■ Directive ■
Show, from the records below, all lines that contain the word "prix".

■ Excerpted records ■

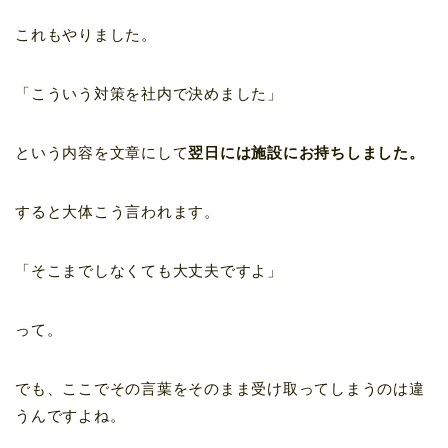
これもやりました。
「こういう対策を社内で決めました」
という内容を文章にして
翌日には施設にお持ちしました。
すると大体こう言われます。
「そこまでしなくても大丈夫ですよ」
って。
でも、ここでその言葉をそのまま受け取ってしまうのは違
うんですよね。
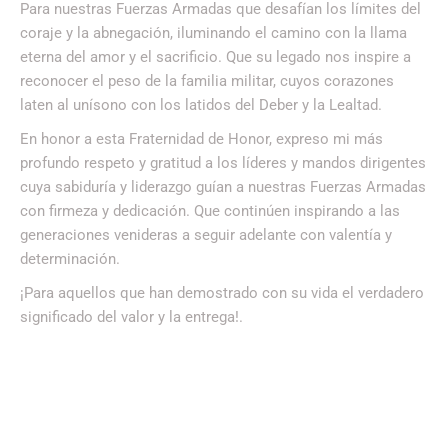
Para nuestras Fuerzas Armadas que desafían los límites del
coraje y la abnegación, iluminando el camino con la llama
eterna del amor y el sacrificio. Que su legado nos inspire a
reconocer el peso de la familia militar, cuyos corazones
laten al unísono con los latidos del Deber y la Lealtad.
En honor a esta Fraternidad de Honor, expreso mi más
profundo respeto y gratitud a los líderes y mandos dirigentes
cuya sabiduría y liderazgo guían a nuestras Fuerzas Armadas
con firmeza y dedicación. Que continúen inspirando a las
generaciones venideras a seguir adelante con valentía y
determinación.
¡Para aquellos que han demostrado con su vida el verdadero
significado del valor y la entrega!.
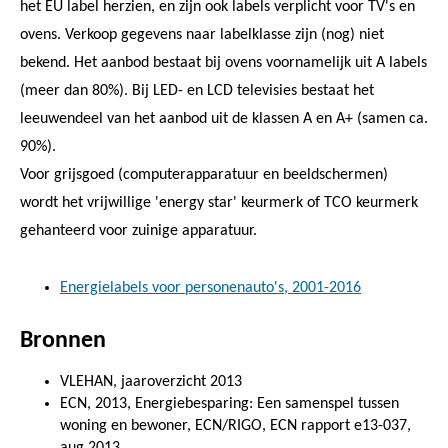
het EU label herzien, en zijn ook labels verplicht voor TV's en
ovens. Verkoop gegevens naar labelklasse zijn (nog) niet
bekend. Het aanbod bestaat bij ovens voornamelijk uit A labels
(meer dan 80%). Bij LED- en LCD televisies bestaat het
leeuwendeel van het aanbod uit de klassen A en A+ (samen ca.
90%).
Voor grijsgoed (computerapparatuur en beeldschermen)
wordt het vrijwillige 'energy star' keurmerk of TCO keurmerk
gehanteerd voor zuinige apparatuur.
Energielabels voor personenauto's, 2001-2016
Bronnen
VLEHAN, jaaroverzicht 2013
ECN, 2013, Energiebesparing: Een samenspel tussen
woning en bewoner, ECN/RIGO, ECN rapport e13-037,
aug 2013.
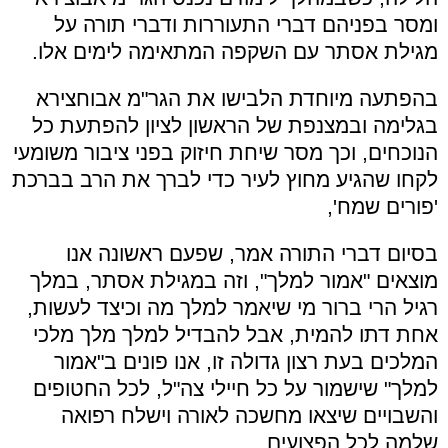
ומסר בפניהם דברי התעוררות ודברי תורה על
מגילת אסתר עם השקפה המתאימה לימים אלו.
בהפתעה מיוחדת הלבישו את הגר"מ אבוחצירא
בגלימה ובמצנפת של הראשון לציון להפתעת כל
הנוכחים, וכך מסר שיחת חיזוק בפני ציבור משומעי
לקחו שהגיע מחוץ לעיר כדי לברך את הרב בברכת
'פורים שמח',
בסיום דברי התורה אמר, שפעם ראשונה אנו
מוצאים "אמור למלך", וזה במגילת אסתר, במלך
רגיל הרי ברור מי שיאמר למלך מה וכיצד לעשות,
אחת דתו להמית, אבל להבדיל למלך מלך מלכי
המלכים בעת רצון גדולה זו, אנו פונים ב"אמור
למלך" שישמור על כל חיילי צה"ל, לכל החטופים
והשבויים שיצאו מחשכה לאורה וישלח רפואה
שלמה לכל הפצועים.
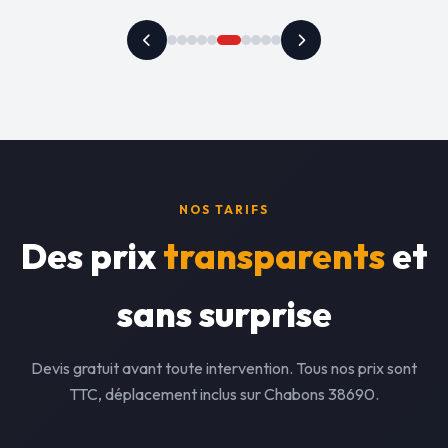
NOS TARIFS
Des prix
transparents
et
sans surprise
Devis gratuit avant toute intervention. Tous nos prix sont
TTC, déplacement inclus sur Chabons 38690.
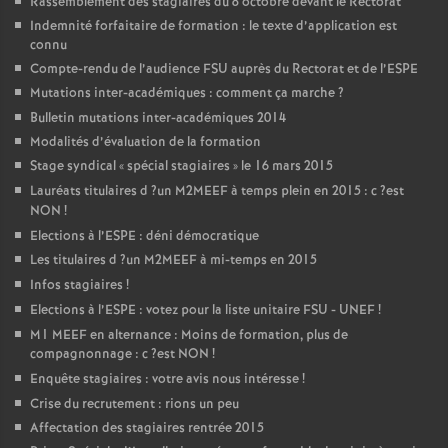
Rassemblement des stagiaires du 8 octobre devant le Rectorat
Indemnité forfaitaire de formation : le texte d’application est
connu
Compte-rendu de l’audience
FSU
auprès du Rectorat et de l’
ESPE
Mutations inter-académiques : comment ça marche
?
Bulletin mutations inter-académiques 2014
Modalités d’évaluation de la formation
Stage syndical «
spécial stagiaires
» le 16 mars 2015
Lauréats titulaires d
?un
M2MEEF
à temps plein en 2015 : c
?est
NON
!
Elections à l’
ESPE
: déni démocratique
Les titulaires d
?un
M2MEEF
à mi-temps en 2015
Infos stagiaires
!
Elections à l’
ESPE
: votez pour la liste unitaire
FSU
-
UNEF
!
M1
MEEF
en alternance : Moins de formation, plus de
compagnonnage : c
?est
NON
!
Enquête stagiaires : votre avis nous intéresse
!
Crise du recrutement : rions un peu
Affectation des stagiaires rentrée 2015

--

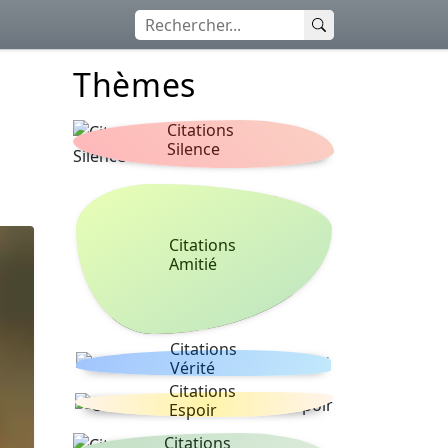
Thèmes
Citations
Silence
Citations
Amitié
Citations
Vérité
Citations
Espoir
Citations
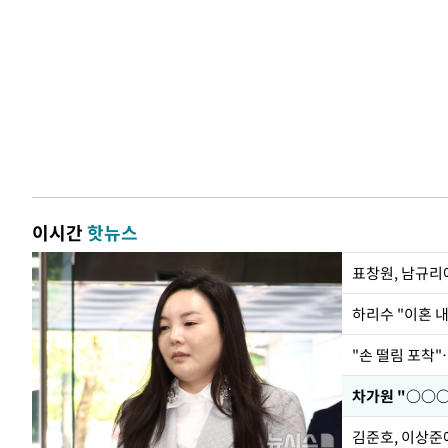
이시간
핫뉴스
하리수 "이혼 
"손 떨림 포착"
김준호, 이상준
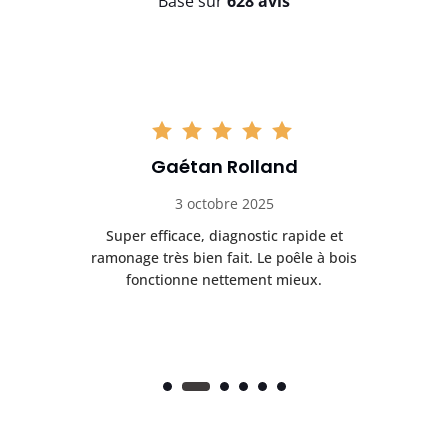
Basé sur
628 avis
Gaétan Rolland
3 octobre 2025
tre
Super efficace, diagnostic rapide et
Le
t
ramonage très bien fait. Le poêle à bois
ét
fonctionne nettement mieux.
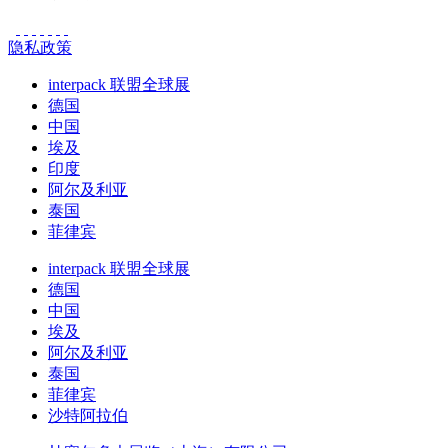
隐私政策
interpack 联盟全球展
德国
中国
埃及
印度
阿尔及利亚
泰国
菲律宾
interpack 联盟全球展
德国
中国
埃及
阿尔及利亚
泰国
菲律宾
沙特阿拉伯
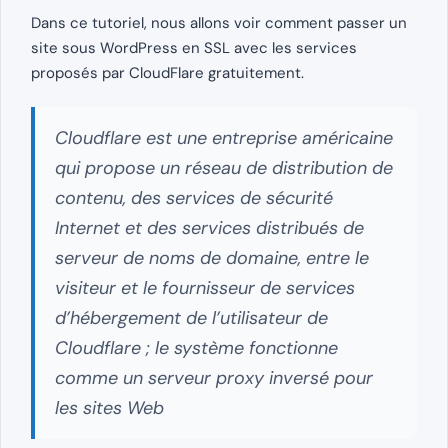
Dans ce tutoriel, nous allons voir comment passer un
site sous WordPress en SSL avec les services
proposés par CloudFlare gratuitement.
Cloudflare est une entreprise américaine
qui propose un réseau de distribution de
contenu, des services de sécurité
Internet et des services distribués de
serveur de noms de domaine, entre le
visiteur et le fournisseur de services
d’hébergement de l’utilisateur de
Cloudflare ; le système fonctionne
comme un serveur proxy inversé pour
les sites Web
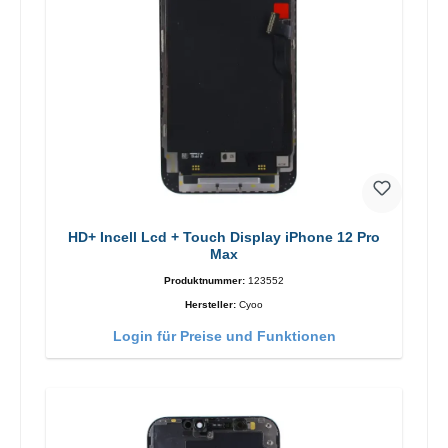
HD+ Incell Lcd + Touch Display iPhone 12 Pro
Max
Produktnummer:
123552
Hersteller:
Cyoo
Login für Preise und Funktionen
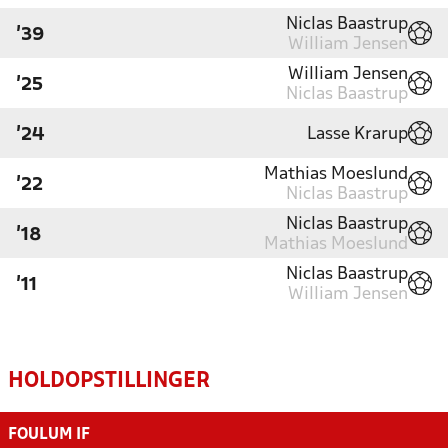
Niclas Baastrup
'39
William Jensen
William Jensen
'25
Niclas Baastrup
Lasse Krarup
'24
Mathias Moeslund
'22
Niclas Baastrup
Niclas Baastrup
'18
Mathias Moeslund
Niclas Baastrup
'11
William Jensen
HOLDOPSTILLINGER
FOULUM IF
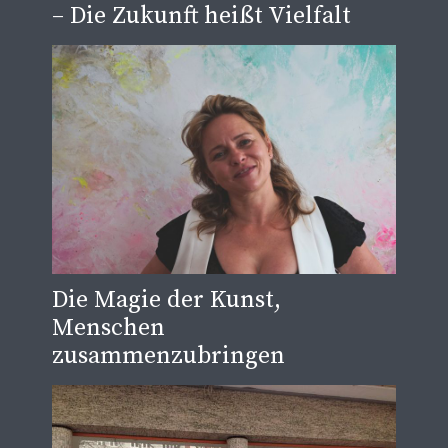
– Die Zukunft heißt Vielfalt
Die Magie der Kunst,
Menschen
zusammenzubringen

■ Answer for this exercise ■
Des prix
Devis gratuit avant toute intervention. Tous nos prix sont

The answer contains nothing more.